ÉNONCÉ A ▸
Relevez chaque ligne des enregistrements qui contient le mot « size », en tenant compte de la casse.

TEXTE SUPPORT ▸

+---+

Francesca Albanese est une avocate internationale et chercheuse italienne spécialisée dans les droits humains et les réfugiés. Elle est, depuis mai 2022, rapporteuse spéciale de l’ONU sur la situation des droits de l’homme dans les territoires palestiniens occupés depuis 1967. @FranceskAlbs

Invitée par la Commission des Affaires étrangères du parlement italien, le 6 juillet dernier, pour parler de la situation des droits humains en Palestine, (vidéo) Francesca Albanese y a fait l’objet d’une attaque virulente de la part du « démocrate » (ex-communiste) Piero Fassino, président de la commission, qui l’a accusée d’ « unilatéralisme » propalestinien, déformant les propos qu’elle avait tenu dans une interview en juin dernier. Voici la réponse de Francesca Albanese. On peut lire la réponse de Fassino à cet article ici-FG

Moyen-Orient : après l'attaque de M. Fassino devant la commission des affaires étrangères de la Chambre des députés, la difficulté de parler de la question palestinienne, même selon les règles du droit, apparaît clairement : l'idée que le droit international est contraignant pour les ennemis et facultatif pour les alliés est une déclinaison dangereuse du concept d'autonomie de la politique, qu'en tant que juriste je ne peux m'empêcher de condamner...

La Palestine - c'est-à-dire ce qui est resté de la Palestine historique lors de la création de l'État d'Israël en 1948 -, comprenant la Cisjordanie, Jérusalem-Est et la bande de Gaza, est une terre qu'Israël occupe militairement depuis 1967.

Il convient de rappeler d'emblée que le droit international n'admet les occupations militaires que sous une forme limitée dans le temps, avec des contraintes précises pour protéger la population sous occupation et, surtout, sans jamais transférer la souveraineté à la puissance occupante.

L'État d'Israël viole systématiquement ces principes depuis 1967, par le biais du transfert continu de civils et de la construction de colonies en Palestine occupée. Au cours des dernières décennies, ces violations ont été condamnées à maintes reprises par les principales institutions internationales, et plus récemment par le Conseil de sécurité des Nations unies.

Les organisations humanitaires s'accordent à dire que cette occupation est illégitime et illégale, car elle est menée par un usage interdit de la force armée et dans le but d'annexer le territoire palestinien à l'État d'Israël et de déplacer les Palestiniens qui y vivent. Face à cette réalité largement documentée, il est nécessaire que la politique se conforme aux préceptes du droit international, en sanctionnant Israël et en soutenant les Palestiniens dans le processus d'autodétermination qui leur est assigné non pas par telle ou telle faction politique, mais par les principes les plus fondamentaux de la communauté internationale.

C'est dans cet esprit que j'ai assumé, il y a deux mois, le rôle de rapporteuse spéciale des Nations unies sur les droits de l'homme dans le territoire palestinien occupé, qui m'a été confié par le Conseil des droits de l'homme des Nations unies. Avec le défi et l'honneur supplémentaires d'être la première femme à occuper ce poste délicat, j'ai assumé cette responsabilité en étant pleinement consciente des difficultés que j'allais rencontrer.

+---+

DONNÉES FOURNIES ▸

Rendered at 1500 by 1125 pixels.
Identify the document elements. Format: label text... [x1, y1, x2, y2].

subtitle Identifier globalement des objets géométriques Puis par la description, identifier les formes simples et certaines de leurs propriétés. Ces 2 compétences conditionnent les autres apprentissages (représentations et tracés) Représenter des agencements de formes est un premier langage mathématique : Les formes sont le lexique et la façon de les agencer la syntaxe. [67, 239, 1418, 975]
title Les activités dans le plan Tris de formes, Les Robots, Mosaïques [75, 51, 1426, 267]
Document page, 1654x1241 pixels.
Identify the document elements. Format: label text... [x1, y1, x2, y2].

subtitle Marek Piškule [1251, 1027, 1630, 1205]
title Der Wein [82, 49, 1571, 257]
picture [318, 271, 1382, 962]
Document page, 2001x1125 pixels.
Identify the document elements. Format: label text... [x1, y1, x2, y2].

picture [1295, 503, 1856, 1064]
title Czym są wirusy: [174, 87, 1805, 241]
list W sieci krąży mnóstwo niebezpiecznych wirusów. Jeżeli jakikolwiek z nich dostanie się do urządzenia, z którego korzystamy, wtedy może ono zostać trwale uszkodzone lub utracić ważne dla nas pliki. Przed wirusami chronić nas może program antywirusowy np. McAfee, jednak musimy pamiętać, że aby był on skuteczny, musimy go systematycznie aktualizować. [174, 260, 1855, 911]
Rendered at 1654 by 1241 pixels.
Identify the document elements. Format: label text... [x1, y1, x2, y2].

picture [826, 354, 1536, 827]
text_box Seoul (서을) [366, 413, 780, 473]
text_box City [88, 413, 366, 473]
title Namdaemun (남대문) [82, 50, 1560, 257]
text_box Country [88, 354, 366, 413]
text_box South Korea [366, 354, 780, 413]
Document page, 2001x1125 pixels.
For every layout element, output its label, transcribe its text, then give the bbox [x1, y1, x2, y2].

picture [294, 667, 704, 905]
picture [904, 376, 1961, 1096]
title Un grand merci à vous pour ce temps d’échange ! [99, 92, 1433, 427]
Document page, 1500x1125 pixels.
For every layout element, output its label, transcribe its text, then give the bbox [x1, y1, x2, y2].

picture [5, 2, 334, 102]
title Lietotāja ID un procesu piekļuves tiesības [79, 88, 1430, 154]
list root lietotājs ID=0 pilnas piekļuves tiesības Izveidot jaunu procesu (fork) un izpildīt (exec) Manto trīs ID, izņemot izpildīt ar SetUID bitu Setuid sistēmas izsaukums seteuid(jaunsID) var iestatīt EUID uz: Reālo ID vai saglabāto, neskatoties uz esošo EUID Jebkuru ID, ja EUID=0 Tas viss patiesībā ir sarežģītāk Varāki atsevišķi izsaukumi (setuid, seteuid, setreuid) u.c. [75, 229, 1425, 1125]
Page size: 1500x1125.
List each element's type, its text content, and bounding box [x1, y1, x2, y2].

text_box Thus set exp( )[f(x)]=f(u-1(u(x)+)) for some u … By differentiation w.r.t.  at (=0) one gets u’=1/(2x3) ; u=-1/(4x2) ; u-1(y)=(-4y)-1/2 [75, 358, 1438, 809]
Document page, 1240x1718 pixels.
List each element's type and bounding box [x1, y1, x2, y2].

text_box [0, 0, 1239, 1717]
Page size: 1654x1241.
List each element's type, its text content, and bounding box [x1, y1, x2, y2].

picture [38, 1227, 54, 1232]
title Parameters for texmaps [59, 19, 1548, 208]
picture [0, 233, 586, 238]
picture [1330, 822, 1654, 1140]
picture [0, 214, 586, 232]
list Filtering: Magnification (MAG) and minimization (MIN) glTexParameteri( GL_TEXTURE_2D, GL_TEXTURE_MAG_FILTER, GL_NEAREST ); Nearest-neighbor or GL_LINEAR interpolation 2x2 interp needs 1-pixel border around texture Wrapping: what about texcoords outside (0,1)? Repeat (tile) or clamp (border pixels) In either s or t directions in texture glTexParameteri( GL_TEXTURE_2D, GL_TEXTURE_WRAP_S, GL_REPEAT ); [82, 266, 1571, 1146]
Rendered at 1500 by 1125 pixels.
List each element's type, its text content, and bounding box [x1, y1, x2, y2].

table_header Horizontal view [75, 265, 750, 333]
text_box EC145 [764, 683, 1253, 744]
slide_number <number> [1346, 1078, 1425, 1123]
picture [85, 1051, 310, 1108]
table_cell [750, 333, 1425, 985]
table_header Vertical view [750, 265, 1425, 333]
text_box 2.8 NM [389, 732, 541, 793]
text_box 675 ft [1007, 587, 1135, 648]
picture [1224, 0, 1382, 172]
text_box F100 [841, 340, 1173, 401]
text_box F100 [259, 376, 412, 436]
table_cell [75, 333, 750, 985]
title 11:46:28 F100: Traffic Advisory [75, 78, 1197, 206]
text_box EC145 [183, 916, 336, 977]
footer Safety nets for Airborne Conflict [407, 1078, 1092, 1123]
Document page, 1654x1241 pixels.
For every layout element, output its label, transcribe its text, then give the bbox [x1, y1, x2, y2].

+---+

ÉNONCÉ B ▸
Recopiez mot pour mot le passage du texte sur Francesca Albanese situé entre « C'est dans cet » et « que j'allais rencontrer. », bornes incluses.

CORRIGÉ A ▸
Page size: 1500x1125.
Page size: 1654x1241.

CORRIGÉ B ▸
C'est dans cet esprit que j'ai assumé, il y a deux mois, le rôle de rapporteuse spéciale des Nations unies sur les droits de l'homme dans le territoire palestinien occupé, qui m'a été confié par le Conseil des droits de l'homme des Nations unies. Avec le défi et l'honneur supplémentaires d'être la première femme à occuper ce poste délicat, j'ai assumé cette responsabilité en étant pleinement consciente des difficultés que j'allais rencontrer.